In 1910, Tarruella was a candidate for the Republican Nationalist Federal Union in the general elections for Barcelona but he did not get the seat despite having 23,293 votes against the 16,292 votes of Francesc Cambó.

==Later life==
Despite this intense social life, Tarruella did not refrain from deepening his knowledge of Medicine nor did he forget his patients. In addition to his frequent participation in scientific sessions and congresses that took place in the country, it was also common for him to travel to other countries. In 1997, in Moscow, he presented a paper on Peudosclerosis of plaques and, in Paris, where he often attended, in 1910, he lectured on Renal Opotherapy.

Tarruella was the general practitioner of many Barcelona families and sometimes he even acted as a family counsellor.

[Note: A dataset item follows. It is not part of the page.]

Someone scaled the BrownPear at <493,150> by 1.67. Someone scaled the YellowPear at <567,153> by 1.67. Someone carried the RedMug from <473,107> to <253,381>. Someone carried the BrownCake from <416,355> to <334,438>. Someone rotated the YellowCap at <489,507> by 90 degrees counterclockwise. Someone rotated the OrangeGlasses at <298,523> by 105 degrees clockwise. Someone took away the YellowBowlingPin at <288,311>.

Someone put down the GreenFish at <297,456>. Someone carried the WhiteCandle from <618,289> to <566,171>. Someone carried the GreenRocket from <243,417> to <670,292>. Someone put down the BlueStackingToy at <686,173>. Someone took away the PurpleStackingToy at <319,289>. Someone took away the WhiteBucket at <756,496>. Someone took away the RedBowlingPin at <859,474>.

The wealthiest, in order not to lose contact with him, accompanied him on his stays at the spas of the time.

During the Civil War, Tarruella went into exile in San Sebastiàn, where he continued to work as a doctor for some of the exiled Catalan families.

==Death==
Tarruella died in Barcelona on 1 January 1958, at the age of 87. His funeral was quite an event in the city.

==Writings==
- Sobre la urobilinuria (1897)
- Higiene de l'alimentació (1918)
- Semiologia de les ptosis digestives (1928).